+++ AVAILABLE RECORDS +++
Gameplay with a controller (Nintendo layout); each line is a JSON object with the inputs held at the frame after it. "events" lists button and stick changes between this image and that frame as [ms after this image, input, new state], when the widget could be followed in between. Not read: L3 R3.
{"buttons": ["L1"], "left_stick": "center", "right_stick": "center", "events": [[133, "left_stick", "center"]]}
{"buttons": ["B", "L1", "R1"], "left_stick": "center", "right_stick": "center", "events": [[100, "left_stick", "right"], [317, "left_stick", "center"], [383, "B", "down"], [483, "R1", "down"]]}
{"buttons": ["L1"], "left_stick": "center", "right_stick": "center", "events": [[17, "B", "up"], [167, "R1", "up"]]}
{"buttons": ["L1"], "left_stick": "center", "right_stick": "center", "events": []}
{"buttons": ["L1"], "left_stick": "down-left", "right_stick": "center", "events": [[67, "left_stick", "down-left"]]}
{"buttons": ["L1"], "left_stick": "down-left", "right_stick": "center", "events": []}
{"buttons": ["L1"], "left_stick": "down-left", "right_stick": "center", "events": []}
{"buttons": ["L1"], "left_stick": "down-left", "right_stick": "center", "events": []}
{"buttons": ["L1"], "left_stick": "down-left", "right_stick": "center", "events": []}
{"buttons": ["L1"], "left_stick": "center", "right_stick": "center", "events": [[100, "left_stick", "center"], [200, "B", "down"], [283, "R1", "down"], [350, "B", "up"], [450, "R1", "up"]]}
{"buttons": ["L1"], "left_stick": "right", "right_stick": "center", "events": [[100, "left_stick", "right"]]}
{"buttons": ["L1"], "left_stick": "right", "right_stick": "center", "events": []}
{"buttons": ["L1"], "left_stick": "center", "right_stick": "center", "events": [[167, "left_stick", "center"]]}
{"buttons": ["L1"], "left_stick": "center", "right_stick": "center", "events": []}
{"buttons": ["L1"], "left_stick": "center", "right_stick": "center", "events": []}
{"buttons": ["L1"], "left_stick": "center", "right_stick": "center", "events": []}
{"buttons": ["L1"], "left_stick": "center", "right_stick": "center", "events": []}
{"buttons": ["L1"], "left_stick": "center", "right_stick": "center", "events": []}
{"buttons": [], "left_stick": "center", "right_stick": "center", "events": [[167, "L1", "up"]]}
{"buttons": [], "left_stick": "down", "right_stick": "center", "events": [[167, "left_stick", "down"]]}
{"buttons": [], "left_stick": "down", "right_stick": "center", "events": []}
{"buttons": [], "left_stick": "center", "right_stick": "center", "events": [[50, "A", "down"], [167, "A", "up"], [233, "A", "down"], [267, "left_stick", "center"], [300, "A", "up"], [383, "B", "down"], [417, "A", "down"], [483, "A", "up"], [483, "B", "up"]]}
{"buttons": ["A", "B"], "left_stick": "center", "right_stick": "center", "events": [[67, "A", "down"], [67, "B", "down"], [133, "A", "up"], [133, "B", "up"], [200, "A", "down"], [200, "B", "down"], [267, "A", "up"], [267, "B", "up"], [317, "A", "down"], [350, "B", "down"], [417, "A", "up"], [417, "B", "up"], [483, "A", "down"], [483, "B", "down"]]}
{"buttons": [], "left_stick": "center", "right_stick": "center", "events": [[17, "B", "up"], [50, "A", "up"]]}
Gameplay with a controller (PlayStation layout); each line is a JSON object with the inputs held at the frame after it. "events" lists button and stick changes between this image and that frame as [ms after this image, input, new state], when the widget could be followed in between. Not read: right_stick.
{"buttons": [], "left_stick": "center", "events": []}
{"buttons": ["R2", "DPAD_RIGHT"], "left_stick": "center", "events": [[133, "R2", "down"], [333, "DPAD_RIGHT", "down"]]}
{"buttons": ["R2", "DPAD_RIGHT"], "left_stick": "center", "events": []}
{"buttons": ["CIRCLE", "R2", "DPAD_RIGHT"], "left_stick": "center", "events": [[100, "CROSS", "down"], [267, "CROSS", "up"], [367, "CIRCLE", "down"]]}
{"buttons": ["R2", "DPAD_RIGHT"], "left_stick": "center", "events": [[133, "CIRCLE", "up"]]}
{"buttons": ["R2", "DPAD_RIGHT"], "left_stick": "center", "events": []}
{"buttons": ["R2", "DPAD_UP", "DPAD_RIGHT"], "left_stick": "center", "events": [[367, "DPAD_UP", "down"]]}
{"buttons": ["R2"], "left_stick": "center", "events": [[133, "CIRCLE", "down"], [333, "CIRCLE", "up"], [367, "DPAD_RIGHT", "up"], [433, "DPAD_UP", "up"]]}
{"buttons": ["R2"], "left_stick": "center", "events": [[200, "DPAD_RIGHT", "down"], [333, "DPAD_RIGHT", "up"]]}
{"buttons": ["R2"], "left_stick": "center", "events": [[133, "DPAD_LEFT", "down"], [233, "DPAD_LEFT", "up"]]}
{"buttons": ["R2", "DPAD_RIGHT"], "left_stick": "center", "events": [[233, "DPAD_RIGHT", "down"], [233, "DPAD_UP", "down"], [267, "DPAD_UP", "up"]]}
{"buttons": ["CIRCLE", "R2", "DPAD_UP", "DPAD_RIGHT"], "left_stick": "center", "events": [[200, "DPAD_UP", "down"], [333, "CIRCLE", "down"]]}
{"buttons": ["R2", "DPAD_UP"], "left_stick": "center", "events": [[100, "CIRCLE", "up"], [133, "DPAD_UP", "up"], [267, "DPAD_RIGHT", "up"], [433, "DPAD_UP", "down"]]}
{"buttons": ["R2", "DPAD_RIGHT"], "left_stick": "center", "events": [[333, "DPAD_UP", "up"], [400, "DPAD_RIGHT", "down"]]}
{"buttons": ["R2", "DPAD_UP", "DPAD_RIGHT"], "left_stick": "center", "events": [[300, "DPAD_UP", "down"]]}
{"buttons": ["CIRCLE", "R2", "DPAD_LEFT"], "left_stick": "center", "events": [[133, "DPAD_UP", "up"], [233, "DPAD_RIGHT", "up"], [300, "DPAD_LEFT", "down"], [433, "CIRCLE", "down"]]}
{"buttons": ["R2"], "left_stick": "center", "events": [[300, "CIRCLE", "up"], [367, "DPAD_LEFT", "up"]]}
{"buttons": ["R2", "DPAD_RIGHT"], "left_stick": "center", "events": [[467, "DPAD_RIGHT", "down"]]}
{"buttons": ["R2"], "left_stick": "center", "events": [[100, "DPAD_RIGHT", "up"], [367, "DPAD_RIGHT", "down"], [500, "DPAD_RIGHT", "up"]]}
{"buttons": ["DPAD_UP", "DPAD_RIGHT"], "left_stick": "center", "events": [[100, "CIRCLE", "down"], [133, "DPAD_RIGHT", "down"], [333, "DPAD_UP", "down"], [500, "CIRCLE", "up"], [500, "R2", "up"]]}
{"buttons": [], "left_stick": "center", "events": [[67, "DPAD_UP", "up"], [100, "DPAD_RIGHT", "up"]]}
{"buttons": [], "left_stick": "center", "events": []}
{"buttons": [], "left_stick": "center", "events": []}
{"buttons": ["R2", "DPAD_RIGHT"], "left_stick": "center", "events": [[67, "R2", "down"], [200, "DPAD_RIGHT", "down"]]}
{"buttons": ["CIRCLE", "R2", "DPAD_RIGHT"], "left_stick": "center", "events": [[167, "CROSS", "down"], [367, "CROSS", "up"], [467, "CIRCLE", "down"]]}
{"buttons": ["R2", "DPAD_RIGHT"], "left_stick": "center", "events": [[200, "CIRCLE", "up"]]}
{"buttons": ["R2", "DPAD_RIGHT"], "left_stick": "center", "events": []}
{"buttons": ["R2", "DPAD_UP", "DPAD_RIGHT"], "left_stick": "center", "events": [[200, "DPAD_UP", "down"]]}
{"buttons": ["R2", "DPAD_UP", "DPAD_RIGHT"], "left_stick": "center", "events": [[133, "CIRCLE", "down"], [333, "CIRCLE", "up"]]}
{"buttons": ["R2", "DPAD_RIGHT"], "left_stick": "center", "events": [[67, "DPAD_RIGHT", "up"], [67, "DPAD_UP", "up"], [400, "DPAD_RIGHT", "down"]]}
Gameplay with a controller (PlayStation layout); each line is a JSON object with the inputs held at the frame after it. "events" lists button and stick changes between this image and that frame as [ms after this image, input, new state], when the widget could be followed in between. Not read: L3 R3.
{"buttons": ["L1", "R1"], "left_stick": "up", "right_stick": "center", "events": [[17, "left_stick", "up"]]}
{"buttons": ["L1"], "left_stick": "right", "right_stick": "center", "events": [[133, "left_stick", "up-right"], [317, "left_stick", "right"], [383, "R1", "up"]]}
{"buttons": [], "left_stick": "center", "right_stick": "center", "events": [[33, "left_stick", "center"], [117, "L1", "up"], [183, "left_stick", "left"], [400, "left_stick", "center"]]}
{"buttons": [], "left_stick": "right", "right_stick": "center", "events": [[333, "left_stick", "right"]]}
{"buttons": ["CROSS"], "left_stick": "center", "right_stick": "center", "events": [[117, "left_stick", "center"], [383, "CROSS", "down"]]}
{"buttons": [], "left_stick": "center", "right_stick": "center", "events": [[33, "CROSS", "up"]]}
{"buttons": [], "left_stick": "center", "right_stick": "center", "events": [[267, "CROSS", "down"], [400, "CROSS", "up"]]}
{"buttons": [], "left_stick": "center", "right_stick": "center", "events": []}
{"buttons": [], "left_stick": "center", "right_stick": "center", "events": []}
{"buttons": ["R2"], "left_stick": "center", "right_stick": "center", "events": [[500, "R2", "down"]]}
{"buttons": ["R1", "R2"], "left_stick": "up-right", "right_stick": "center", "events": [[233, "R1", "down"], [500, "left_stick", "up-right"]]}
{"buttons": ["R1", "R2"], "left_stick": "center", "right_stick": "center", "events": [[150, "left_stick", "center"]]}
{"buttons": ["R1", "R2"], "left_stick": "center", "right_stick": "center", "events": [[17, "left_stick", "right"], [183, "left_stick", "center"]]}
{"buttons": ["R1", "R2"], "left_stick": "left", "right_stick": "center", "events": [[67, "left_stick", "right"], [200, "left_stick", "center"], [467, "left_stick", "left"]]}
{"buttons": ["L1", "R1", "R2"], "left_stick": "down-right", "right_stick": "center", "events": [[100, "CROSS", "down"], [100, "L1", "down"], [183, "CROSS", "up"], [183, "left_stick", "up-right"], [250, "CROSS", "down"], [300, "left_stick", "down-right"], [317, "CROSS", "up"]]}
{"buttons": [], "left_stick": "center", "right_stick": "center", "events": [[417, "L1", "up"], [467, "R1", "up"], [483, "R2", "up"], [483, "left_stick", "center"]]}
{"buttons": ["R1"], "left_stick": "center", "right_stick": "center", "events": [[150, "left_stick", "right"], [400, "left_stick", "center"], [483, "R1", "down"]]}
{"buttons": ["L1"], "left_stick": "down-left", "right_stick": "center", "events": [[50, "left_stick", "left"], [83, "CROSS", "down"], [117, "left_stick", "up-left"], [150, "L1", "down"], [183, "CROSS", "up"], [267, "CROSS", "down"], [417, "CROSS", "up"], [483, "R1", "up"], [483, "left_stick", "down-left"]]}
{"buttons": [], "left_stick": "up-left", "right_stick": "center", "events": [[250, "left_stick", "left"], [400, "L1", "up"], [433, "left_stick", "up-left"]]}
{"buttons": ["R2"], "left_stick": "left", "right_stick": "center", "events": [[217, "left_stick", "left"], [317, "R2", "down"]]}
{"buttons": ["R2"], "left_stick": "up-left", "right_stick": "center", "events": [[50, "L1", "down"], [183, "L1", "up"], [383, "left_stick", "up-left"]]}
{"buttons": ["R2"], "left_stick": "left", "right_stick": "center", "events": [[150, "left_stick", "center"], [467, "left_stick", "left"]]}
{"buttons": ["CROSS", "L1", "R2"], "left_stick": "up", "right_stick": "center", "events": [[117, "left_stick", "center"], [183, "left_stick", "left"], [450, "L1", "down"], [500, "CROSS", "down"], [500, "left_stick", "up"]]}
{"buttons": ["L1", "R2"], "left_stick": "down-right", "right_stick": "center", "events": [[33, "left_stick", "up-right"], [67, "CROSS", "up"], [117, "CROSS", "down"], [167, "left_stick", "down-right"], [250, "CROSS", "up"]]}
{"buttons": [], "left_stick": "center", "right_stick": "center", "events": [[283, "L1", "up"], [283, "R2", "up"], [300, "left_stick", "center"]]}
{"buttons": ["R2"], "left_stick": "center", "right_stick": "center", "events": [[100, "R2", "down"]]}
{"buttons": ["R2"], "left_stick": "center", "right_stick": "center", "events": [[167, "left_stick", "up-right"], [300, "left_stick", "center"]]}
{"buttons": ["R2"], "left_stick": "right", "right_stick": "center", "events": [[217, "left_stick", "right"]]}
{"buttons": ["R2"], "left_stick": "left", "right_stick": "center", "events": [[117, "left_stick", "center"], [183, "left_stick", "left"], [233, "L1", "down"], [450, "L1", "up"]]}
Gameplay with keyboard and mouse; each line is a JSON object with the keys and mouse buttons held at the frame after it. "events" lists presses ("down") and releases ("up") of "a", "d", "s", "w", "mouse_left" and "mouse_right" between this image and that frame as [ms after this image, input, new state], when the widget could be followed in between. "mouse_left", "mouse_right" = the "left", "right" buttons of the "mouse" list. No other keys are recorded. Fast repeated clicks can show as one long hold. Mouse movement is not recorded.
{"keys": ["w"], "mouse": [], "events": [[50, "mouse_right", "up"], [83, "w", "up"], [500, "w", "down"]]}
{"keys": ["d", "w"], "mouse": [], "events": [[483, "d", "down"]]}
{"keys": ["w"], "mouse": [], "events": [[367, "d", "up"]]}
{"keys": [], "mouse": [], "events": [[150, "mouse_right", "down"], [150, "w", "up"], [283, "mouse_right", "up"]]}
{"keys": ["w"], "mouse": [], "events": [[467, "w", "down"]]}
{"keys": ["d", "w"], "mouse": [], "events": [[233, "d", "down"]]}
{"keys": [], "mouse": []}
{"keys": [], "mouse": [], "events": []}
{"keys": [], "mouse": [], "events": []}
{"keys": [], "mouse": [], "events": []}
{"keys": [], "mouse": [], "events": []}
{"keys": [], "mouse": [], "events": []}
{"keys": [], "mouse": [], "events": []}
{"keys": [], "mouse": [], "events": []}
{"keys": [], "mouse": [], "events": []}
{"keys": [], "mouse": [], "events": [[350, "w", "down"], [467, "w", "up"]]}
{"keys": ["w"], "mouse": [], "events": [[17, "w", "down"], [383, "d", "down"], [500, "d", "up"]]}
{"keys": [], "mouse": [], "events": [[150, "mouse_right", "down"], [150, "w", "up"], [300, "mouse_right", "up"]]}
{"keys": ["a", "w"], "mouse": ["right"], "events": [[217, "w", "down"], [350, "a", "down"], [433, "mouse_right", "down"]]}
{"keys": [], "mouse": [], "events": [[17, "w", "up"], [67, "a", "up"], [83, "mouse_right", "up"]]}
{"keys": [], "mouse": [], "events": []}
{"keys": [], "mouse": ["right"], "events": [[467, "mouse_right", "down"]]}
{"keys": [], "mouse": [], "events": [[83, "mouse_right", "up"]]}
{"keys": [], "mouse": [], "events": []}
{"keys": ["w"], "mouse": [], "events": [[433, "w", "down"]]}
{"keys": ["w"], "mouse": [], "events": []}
+++
WHAT IS NEEDED:
Please return every line of the records above that contains the word "PlayStation".

TASK RESPONSE:
Gameplay with a controller (PlayStation layout); each line is a JSON object with the inputs held at the frame after it. "events" lists button and stick changes between this image and that frame as [ms after this image, input, new state], when the widget could be followed in between. Not read: right_stick.
Gameplay with a controller (PlayStation layout); each line is a JSON object with the inputs held at the frame after it. "events" lists button and stick changes between this image and that frame as [ms after this image, input, new state], when the widget could be followed in between. Not read: L3 R3.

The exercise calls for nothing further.